Data for this exercise ▸
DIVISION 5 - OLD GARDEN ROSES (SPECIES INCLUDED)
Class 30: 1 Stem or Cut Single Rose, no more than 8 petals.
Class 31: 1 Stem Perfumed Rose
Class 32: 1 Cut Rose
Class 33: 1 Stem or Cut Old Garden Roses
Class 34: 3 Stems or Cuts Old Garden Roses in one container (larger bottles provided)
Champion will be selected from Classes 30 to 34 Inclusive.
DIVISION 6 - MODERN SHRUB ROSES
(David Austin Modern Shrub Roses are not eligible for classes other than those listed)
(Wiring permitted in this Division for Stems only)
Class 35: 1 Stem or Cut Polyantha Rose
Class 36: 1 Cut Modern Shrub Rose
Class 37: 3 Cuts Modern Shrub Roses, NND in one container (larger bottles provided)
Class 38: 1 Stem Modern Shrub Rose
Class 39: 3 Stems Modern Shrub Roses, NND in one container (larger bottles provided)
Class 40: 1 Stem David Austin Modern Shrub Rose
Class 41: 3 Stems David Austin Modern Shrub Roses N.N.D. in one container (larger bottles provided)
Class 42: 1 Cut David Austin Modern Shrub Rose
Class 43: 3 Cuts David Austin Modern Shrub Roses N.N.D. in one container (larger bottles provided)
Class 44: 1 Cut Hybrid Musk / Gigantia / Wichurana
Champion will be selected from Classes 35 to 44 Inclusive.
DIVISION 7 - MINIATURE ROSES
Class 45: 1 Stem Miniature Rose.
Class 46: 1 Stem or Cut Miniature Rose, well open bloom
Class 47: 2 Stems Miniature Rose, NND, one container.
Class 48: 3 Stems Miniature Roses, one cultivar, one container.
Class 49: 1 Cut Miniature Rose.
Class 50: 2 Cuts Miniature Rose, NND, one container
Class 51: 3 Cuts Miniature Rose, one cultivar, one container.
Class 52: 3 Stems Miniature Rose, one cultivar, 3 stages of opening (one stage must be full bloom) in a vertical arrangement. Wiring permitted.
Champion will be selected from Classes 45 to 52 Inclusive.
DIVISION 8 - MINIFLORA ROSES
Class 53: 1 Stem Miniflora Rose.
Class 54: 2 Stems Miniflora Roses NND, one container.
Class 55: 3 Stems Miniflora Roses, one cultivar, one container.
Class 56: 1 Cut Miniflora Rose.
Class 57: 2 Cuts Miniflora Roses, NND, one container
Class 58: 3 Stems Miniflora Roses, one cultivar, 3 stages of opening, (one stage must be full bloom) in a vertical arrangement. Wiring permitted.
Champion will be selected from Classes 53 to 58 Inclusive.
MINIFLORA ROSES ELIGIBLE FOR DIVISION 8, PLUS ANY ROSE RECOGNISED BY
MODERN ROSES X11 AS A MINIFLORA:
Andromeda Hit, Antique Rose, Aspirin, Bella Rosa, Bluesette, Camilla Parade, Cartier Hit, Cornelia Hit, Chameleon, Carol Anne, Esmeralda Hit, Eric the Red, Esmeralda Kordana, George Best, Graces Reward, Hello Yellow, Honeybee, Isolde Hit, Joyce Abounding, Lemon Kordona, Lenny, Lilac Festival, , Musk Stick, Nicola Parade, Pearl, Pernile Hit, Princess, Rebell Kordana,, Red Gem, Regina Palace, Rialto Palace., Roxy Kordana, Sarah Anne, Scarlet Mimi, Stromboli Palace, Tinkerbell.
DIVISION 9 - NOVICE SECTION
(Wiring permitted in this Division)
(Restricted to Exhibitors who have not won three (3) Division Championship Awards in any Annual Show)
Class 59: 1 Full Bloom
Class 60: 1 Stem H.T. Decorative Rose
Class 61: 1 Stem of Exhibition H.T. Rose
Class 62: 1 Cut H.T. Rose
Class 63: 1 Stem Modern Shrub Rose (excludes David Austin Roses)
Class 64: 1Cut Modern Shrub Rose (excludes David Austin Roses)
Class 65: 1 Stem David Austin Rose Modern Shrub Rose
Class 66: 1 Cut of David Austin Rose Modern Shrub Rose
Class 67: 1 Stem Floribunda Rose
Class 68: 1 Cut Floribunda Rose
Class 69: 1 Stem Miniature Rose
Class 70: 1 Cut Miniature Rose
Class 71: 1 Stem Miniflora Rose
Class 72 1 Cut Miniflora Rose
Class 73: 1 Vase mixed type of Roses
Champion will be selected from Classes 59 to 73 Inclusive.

Task requirements ▸
In the data above, copy every line where the string "Cuts" appears.

Task response ▸
Class 34: 3 Stems or Cuts Old Garden Roses in one container (larger bottles provided)
Class 37: 3 Cuts Modern Shrub Roses, NND in one container (larger bottles provided)
Class 43: 3 Cuts David Austin Modern Shrub Roses N.N.D. in one container (larger bottles provided)
Class 50: 2 Cuts Miniature Rose, NND, one container
Class 51: 3 Cuts Miniature Rose, one cultivar, one container.
Class 57: 2 Cuts Miniflora Roses, NND, one container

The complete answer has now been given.